### DESCRIPTION OF THE TASK
Only text is carried over. Reproduce the entries below exactly.

### DATA
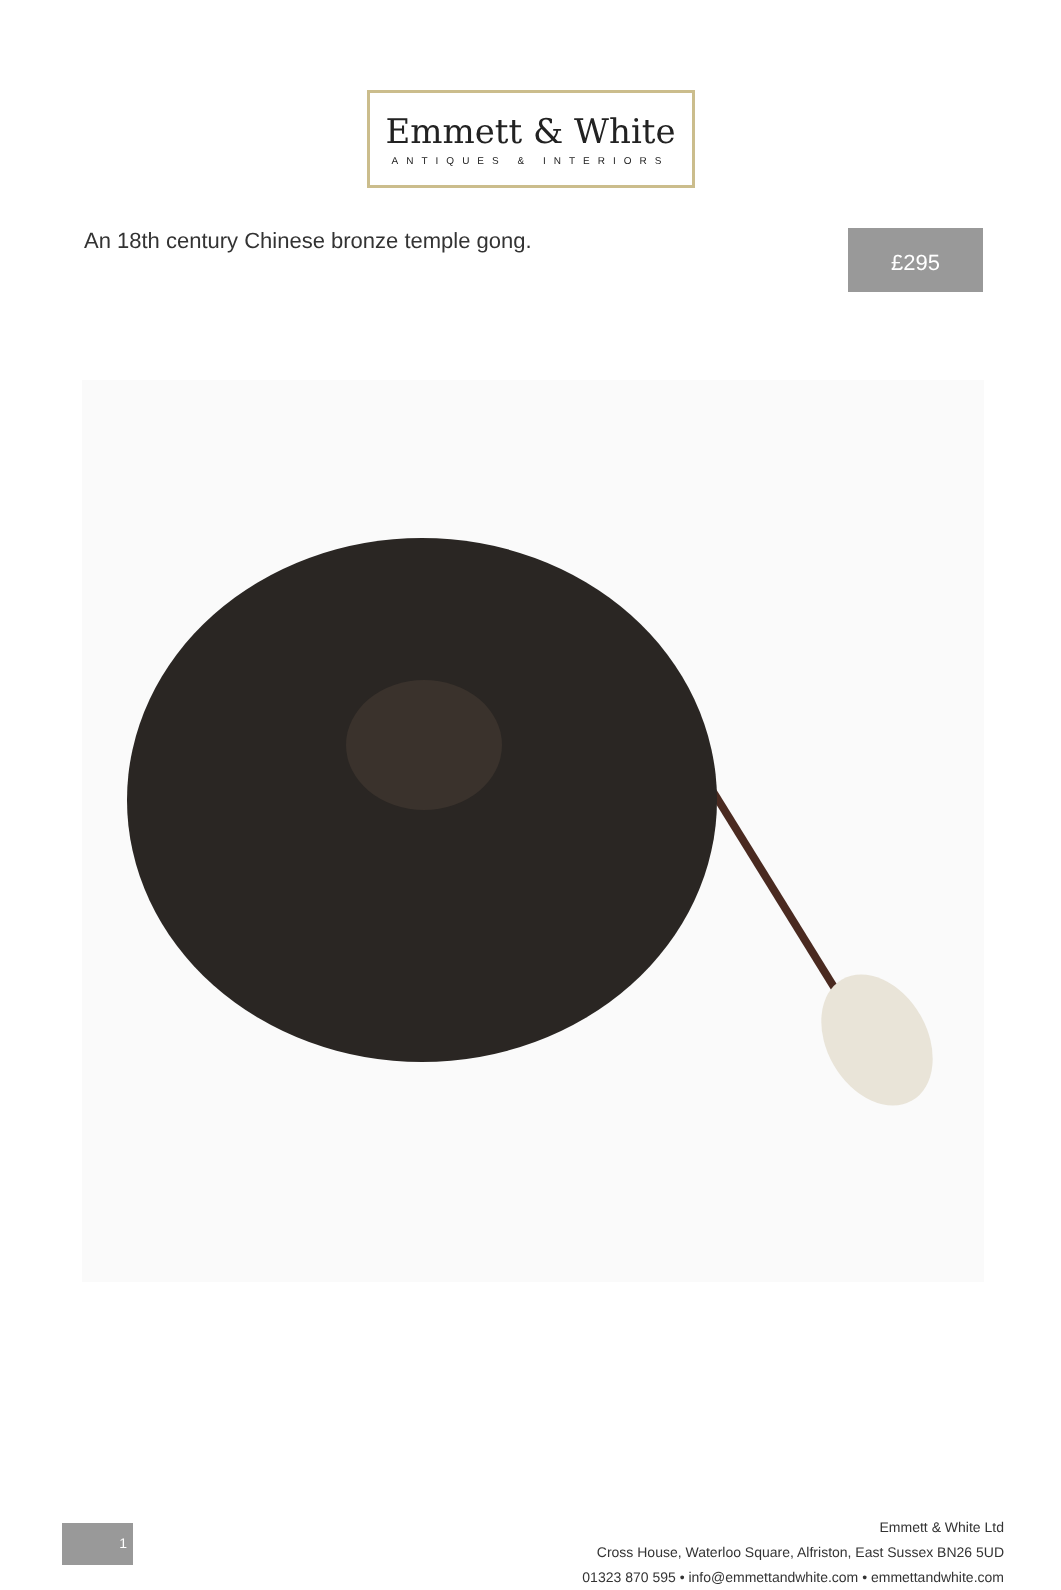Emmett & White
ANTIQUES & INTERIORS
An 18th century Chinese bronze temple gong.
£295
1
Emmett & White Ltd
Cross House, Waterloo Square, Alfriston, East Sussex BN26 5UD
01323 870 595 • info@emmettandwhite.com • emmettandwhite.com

### THE ANSWER
Emmett & White
ANTIQUES & INTERIORS
An 18th century Chinese bronze temple gong.
£295
1
Emmett & White Ltd
Cross House, Waterloo Square, Alfriston, East Sussex BN26 5UD
01323 870 595 • info@emmettandwhite.com • emmettandwhite.com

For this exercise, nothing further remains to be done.